Traditionally the IETF is better at (a) Grandfathering something created 
elsewhere and (b) Forced that "other" body to do a good job, than doing 
something from scratch.

I am not saying that you should adopt everything already done, but think 
twice if it is not (still) better to use something that is done...

The same thing with equality and casing. Being a western-european person, 
only working with some inuit charsets needed in Canada, and helping some 
people in the far eastern library in Stockholm with chinese character sets 
on the mac, I of course do not know enough about these things -- BUT, I see 
that the UNICODE consortium have defined the decomposition rules which 
makes it possible to write code which does comparison of characters (not 
sorting).  (See column 1 and 6 of 
ftp://ftp.unicode.org/Public/UNIDATA/UnicodeData.txt)

Are those rules too bad to use for equality definitions? Can we do anything 
better?

If those rules are used, I read the table from Harald the following way:

> For matching records, Choose One:
>
>    it matters whether matching is consistent across all servers

Yes

>    it doesn't matter whether matching is consistent across all servers

No

>    i18c Cyrillic A must compare equal to Latin A
>    i18c Cyrillic A must compare not equal to Latin A

U+0410 eq U+0041?

No

>    i18c A with Ring Above must compare equal to a with ring above
>    i18c A with Ring Above must compare not equal to a with ring above

U+00C5 eq U+00E5?

Yes

>    i18c ASCII A must compare equal to a
>    i18c ASCII A must compare not equal to a

0x41 eq U+0041?

Yes

>    i18c A + COMBINING RING ABOVE must compare equal to A with Ring Above
>    i18c A + COMBINING RING ABOVE must not compare equal to A with Ring
>    Above

(U+0041 + U+030A) eq U+00C5?

Yes


I know we were supposed to come up with requirements, but I "just" wanted 
to show what is possible to define given _one_ specific set of rules 
created somewhere else. Whether those rules are good or bad, a different 
question. I personaly think the questions from Harald were extremely good, 
and when having answers to them, we can see if we need to create our own 
rules, or if we can use something created elsewhere.

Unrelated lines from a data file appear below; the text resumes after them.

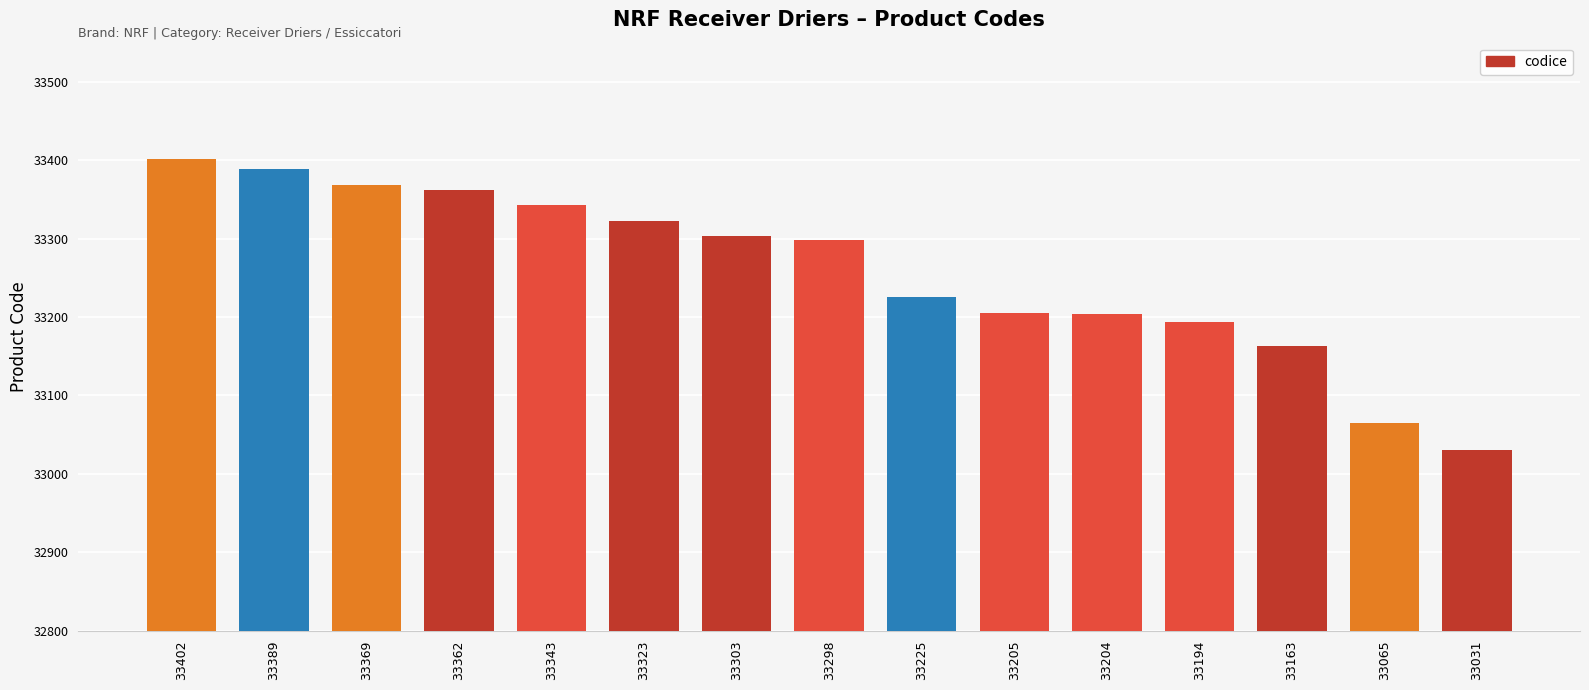

What is the difference between the maximum and minimum values?

371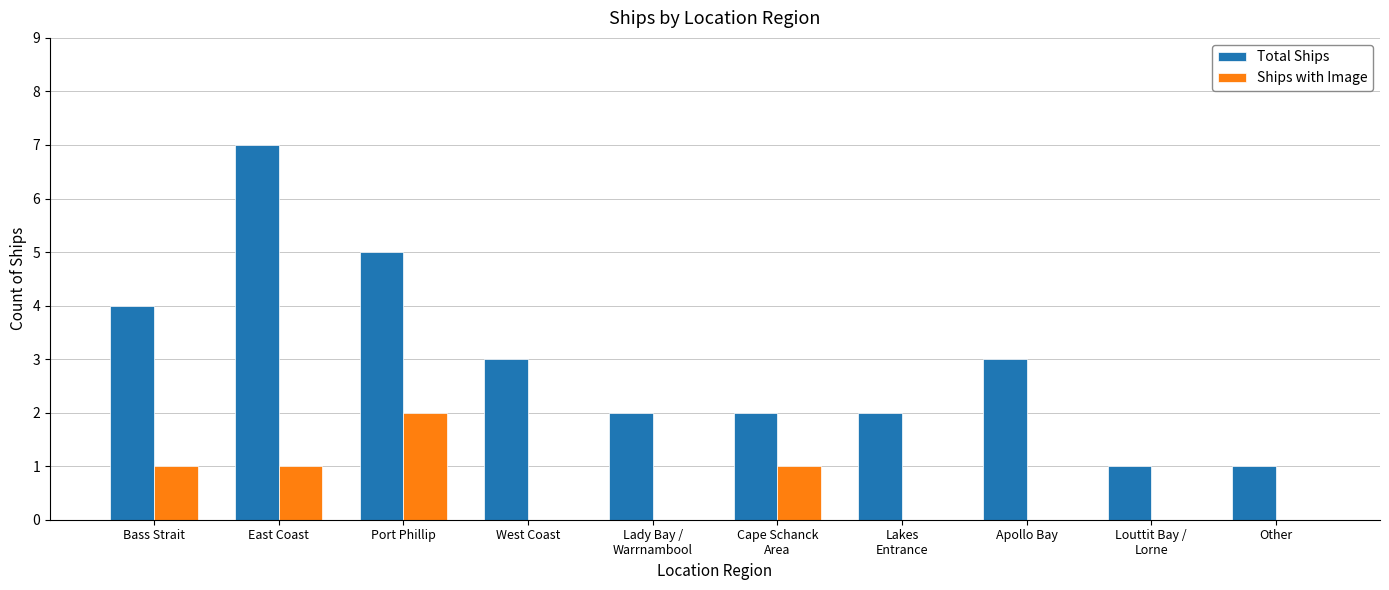

Reading right to left, extract all data points from this chart.

Total Ships: Other=1	Louttit Bay /
Lorne=1	Apollo Bay=3	Lakes
Entrance=2	Cape Schanck
Area=2	Lady Bay /
Warrnambool=2	West Coast=3	Port Phillip=5	East Coast=7	Bass Strait=4
Ships with Image: Other=0	Louttit Bay /
Lorne=0	Apollo Bay=0	Lakes
Entrance=0	Cape Schanck
Area=1	Lady Bay /
Warrnambool=0	West Coast=0	Port Phillip=2	East Coast=1	Bass Strait=1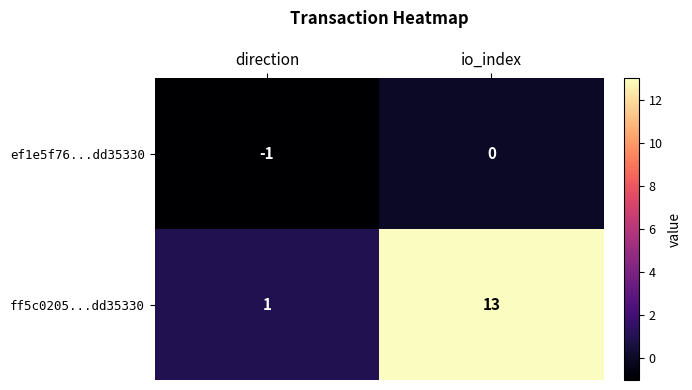

Which series has the largest total across all categories?

ff5c0205...dd35330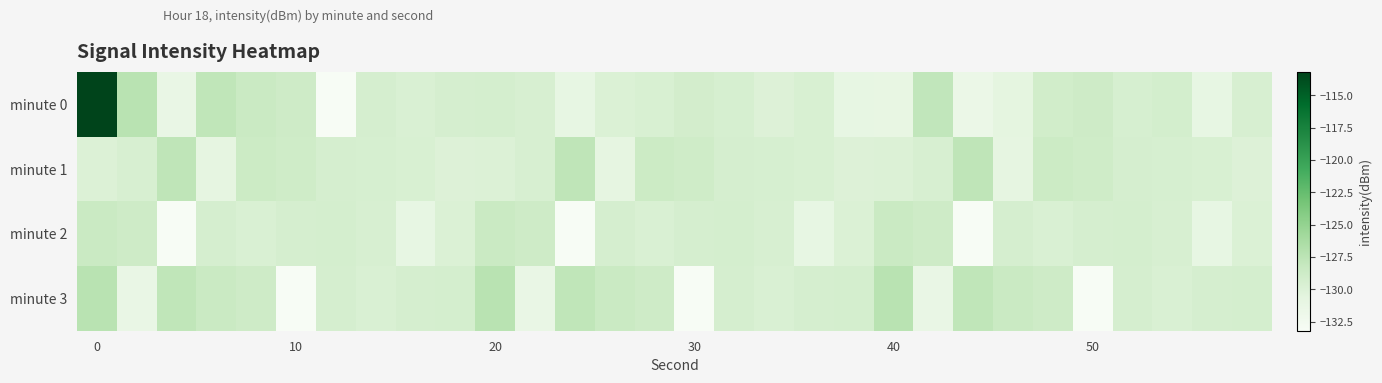

Which series has the largest range (max minus min)?

minute 0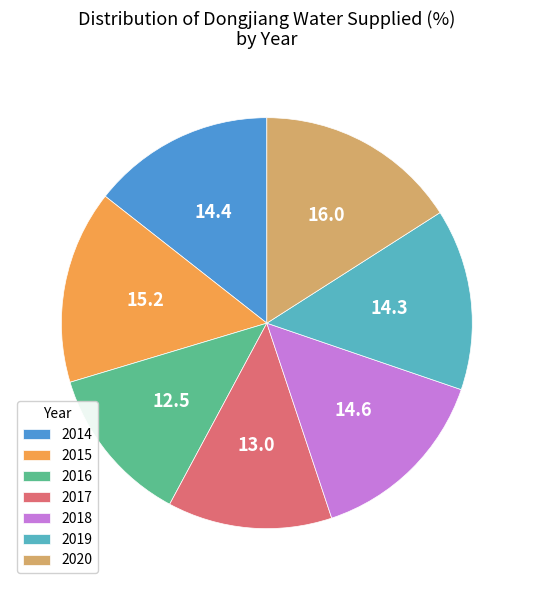

How many segments does this pie chart have?

7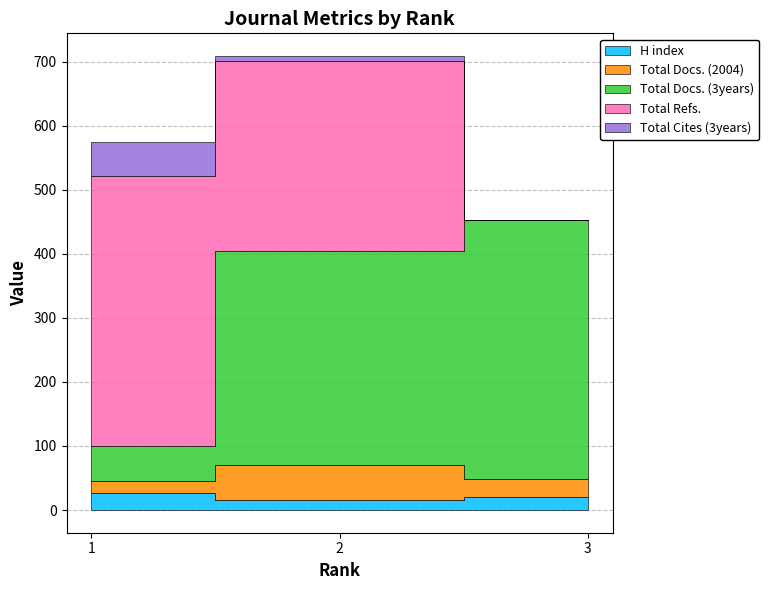

At which label does Total Cites (3years) reach its minimum?

3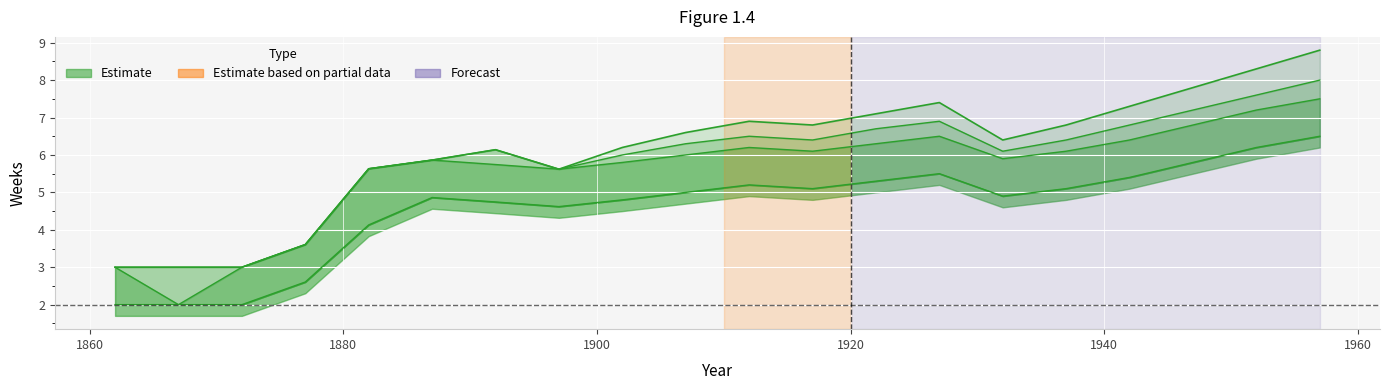

Reading left to right, list all the values displayed in this chart.

Top: 3.0	3.0	3.0	3.6	5.6	5.9	6.1	5.6	6.2	6.6	6.9	6.8	7.1	7.4	6.4	6.8	7.3	7.8	8.3	8.8
1.67 APW: 3.0	3.0	3.0	3.6	5.6	5.9	6.1	5.6	6.0	6.3	6.5	6.4	6.7	6.9	6.1	6.4	6.8	7.2	7.6	8.0
1 APW: 3.0	2.0	3.0	3.6	5.6	5.9	5.7	5.6	5.8	6.0	6.2	6.1	6.3	6.5	5.9	6.1	6.4	6.8	7.2	7.5
0.67 APW: 2.0	2.0	2.0	2.6	4.1	4.9	4.7	4.6	4.8	5.0	5.2	5.1	5.3	5.5	4.9	5.1	5.4	5.8	6.2	6.5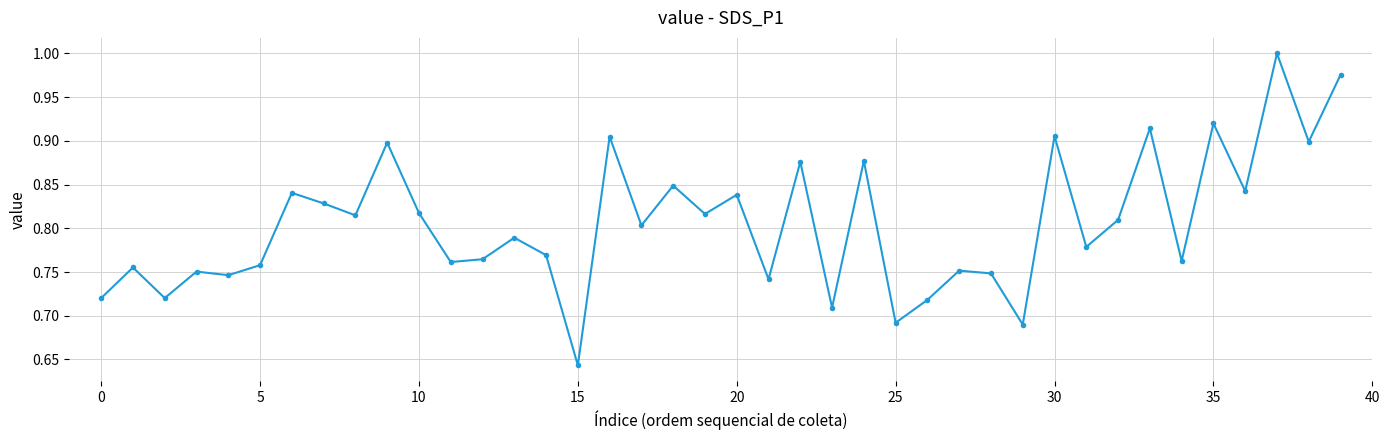

What is the sum of all values?

32.2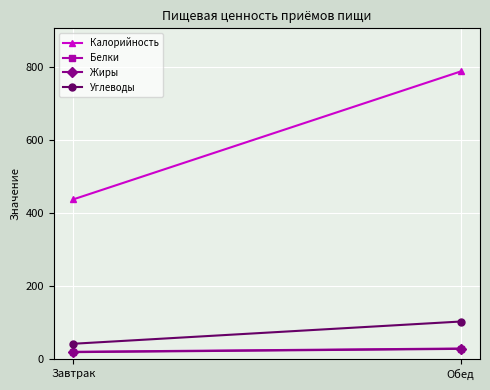

Is the value of Жиры at Завтрак greater than the value of Углеводы at Обед?

No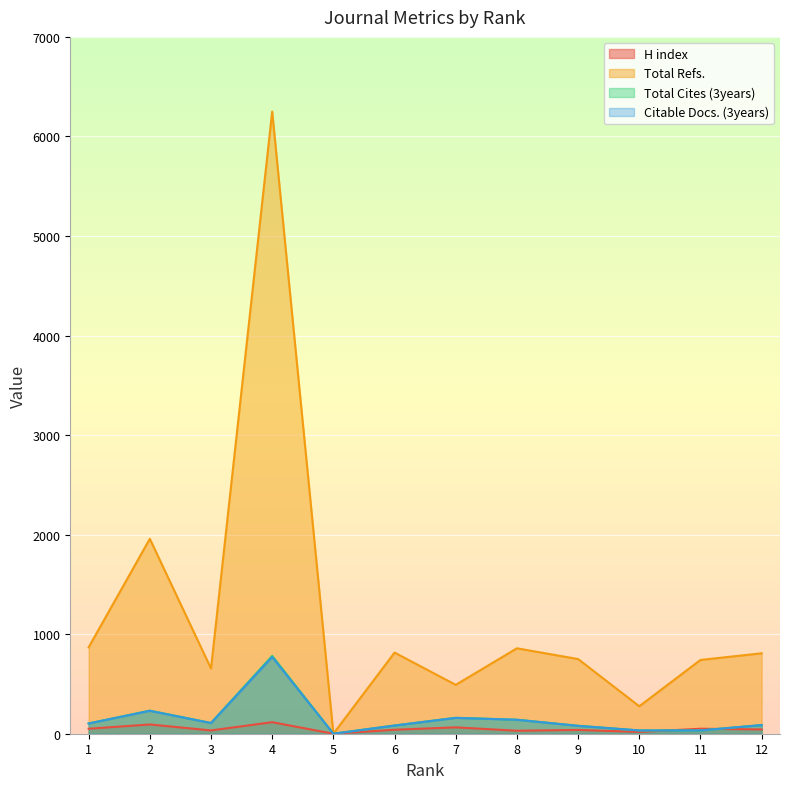

Where is Citable Docs. (3years) nearest to the value 385?

2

Regarding what Martin wrote, the question whether the server or the user 
should define equality, I must say that it must be the same. A user 
initiates a query to a DNS server, and the server is going to return 
records depending on equality definitions in the server. Compared with a 
more "normal" white-pages query in a database, the user does not do a 
post-processing of any kind. I.e. getting false-positives back from a 
server is not an option in DNS -- but one can use that method extremely 
effective when doing white-pages services. I.e. it is better to return some 
extra records than risking missing one. In the case of DNS, we need to 
define equality in such a way that we get back the same result all the 
time. From all servers.

   paf